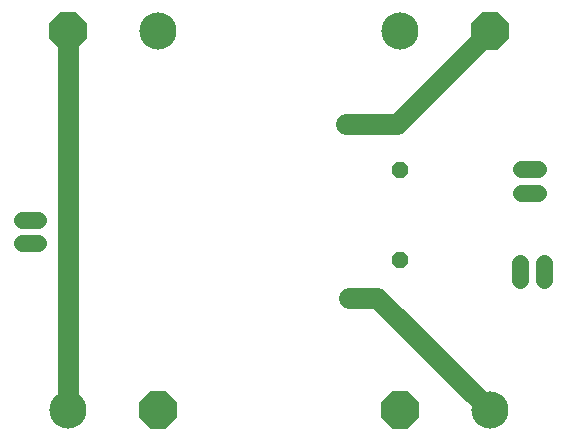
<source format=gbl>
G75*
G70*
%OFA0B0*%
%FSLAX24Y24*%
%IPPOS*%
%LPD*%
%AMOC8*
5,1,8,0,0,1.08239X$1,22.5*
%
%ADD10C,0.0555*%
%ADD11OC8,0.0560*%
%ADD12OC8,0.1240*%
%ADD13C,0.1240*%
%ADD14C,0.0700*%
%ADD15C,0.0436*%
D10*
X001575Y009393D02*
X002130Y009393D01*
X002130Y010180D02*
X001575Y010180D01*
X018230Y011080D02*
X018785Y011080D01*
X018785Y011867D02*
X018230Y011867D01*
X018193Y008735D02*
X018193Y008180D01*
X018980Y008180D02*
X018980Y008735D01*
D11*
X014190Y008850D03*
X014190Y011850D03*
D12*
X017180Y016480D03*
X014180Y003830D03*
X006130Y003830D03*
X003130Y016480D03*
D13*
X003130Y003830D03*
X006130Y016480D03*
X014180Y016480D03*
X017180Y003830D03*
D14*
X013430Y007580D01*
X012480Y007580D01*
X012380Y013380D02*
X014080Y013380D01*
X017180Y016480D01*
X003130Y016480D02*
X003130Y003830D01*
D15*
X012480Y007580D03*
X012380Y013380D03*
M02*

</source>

> TASK OBJECTIVE
Copy the data above word for word. Pictures stay out.

> WRITTEN ANSWER
<source format=gbl>
G75*
G70*
%OFA0B0*%
%FSLAX24Y24*%
%IPPOS*%
%LPD*%
%AMOC8*
5,1,8,0,0,1.08239X$1,22.5*
%
%ADD10C,0.0555*%
%ADD11OC8,0.0560*%
%ADD12OC8,0.1240*%
%ADD13C,0.1240*%
%ADD14C,0.0700*%
%ADD15C,0.0436*%
D10*
X001575Y009393D02*
X002130Y009393D01*
X002130Y010180D02*
X001575Y010180D01*
X018230Y011080D02*
X018785Y011080D01*
X018785Y011867D02*
X018230Y011867D01*
X018193Y008735D02*
X018193Y008180D01*
X018980Y008180D02*
X018980Y008735D01*
D11*
X014190Y008850D03*
X014190Y011850D03*
D12*
X017180Y016480D03*
X014180Y003830D03*
X006130Y003830D03*
X003130Y016480D03*
D13*
X003130Y003830D03*
X006130Y016480D03*
X014180Y016480D03*
X017180Y003830D03*
D14*
X013430Y007580D01*
X012480Y007580D01*
X012380Y013380D02*
X014080Y013380D01*
X017180Y016480D01*
X003130Y016480D02*
X003130Y003830D01*
D15*
X012480Y007580D03*
X012380Y013380D03*
M02*

</source>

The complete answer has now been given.